I'm a bit confused here about what is the intended cpal
behavior here:
- should I assume that stream is broken when my error callback is called for the first time, drop the
Stream
and create a new one? In such case I believecpal
should do some cleanup (e.g. stop the polling loop). - should I assume that the error is temporary and the data flow will continue? In such case
start()
call is missing.
- The third scenario is when
ioctl(SNDRV_PCM_IOCTL_READI_FRAMES)
fails withEPIPE
:
476728 1669022521.635527 poll([{fd=3, events=POLLIN}, {fd=5, events=POLLIN|POLLERR|POLLNVAL}], 2, 200) = 1 ([{fd=5, revents=POLLIN}])
476728 1669022521.636362 ioctl(5, SNDRV_PCM_IOCTL_STATUS_EXT, 0x7f8b2368af88) = 0
476728 1669022521.636521 ioctl(5, SNDRV_PCM_IOCTL_HWSYNC, 0x98) = 0
476728 1669022521.636681 ioctl(5, SNDRV_PCM_IOCTL_READI_FRAMES, 0x7f8b2368b760) = -1 EPIPE (Broken pipe)
476728 1669022521.636777 write(1, "Die! A backend-specific error has occurred: ALSA function 'snd_pcm_readi' failed with error 'EPIPE: Broken pipe'\n", 113) = 113
476728 1669022521.636823 poll([{fd=3, events=POLLIN}, {fd=5, events=POLLIN|POLLERR|POLLNVAL}], 2, 200) = 1 ([{fd=5, revents=POLLIN|POLLERR}])
476728 1669022521.636860 poll([{fd=3, events=POLLIN}, {fd=5, events=POLLIN|POLLERR|POLLNVAL}], 2, 200) = 1 ([{fd=5, revents=POLLIN|POLLERR}])
476728 1669022521.636892 poll([{fd=3, events=POLLIN}, {fd=5, events=POLLIN|POLLERR|POLLNVAL}], 2, 200) = 1 ([{fd=5, revents=POLLIN|POLLERR}])

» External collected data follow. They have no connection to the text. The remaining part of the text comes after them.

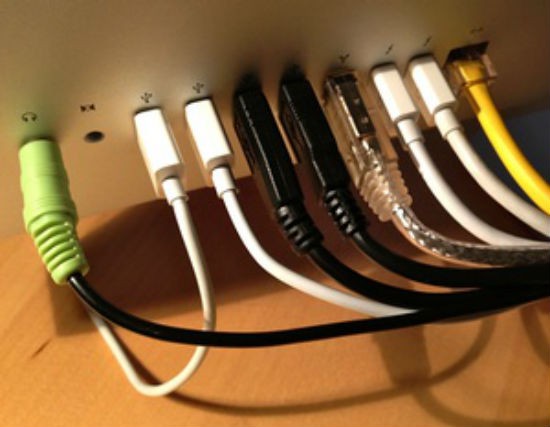
Find the location of a particular element. non-white cables is located at coordinates (48, 213), (268, 140), (308, 140), (361, 120), (483, 113).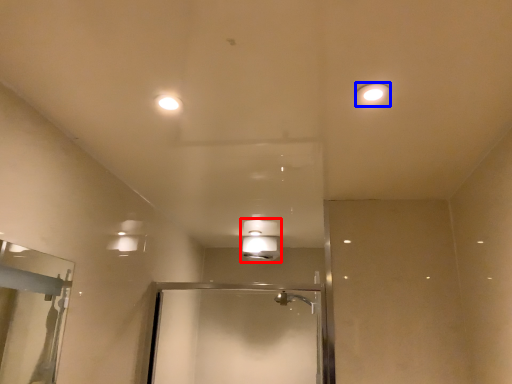
Question: Which of the following is the farthest to the observer, light fixture (highlighted by a red box) or light fixture (highlighted by a blue box)?

Choices:
 (A) light fixture
 (B) light fixture

Answer: (A)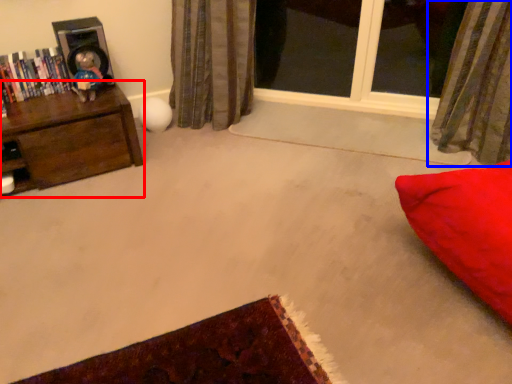
Question: Which object is closer to the camera taking this photo, furniture (highlighted by a red box) or curtain (highlighted by a blue box)?

Choices:
 (A) furniture
 (B) curtain

Answer: (B)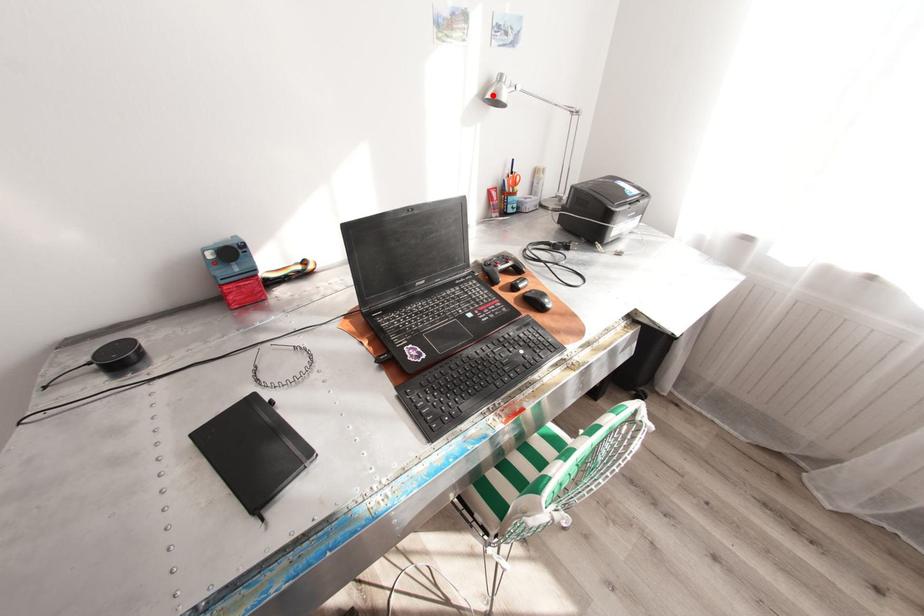
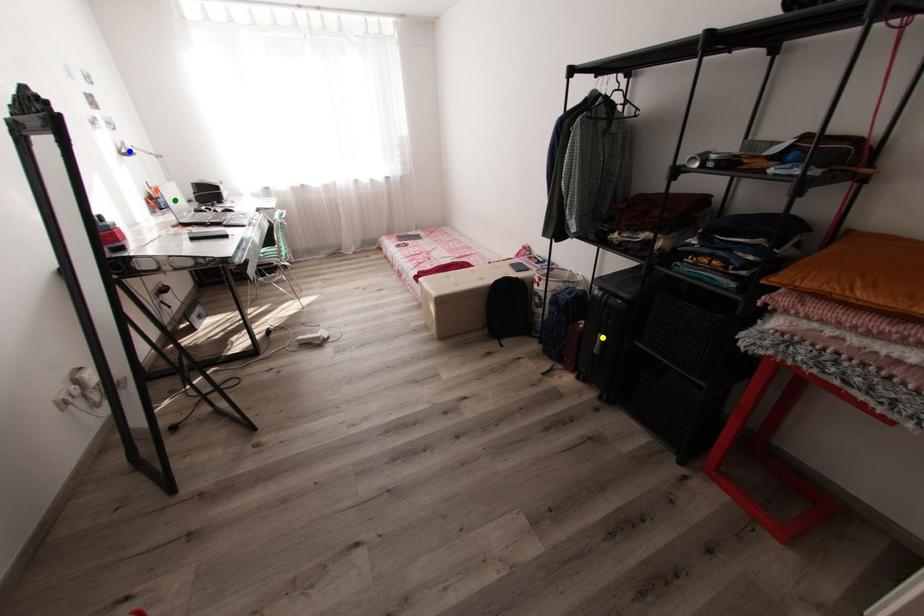
Question: I am providing you with two images of the same scene from different viewpoints. A red point is marked on the first image. You are given multiple points on the second image. Which point in image 2 represents the same 3d spot as the red point in image 1?

Choices:
 (A) blue point
 (B) yellow point
 (C) green point

Answer: (A)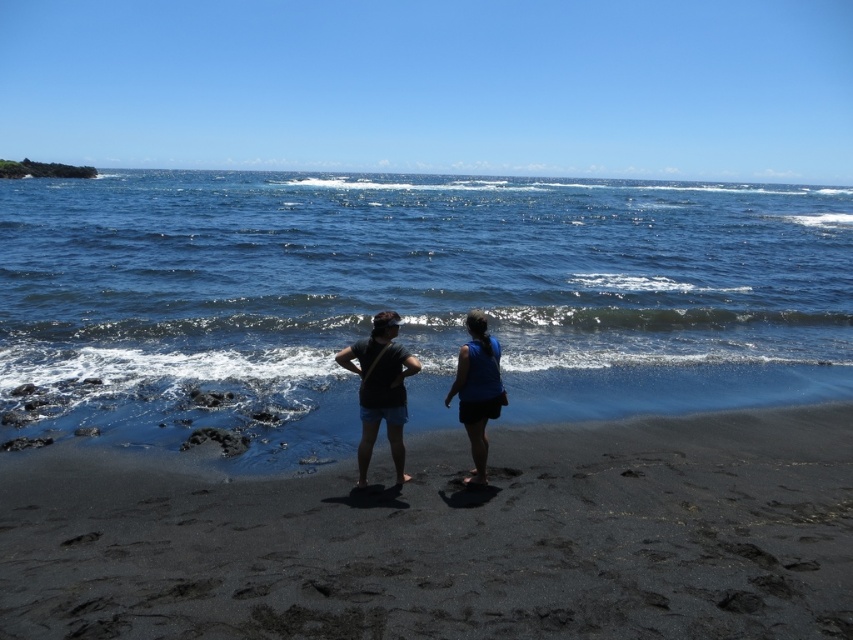
You are standing on the beach and see two points marked on the sand. The first point is at coordinates point (194,218) and the second point is at point (257,561). Which point is closer to you?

Here, the error from process_input()
is properly delivered to my error callback, but then we enter the tight loop scenario, due to POLLERR
not being recognized.
Just a quick note that I ran in to this issue as-well. I was getting constant ALSA lib pcm.c:8545:(snd_pcm_recover) "overrun" occurred
errors. I changed the code to add the suggested:
PollDescriptorsFlow::XRun => {
if let Err(err) = stream.channel.prepare() {
error_callback(err.into());
}
if let Err(err) = stream.channel.start() {
error_callback(err.into());
}
continue;
}
And it seems to work fine now. I still get the overruns, but it gracefully continues. I am running on a raspberry PI zero w with the respeaker 2mic board attached.
I have moved away from CPAL altogether. My application only needs to work on Linux (Windows was a nice-to-have feature), and I only need a simple record capability (and I also use Respeaker!).
I decided to switch to raw alsa, which solved all my problems. I was initially afraid of the low-level interface, but it turned out surprisingly easy.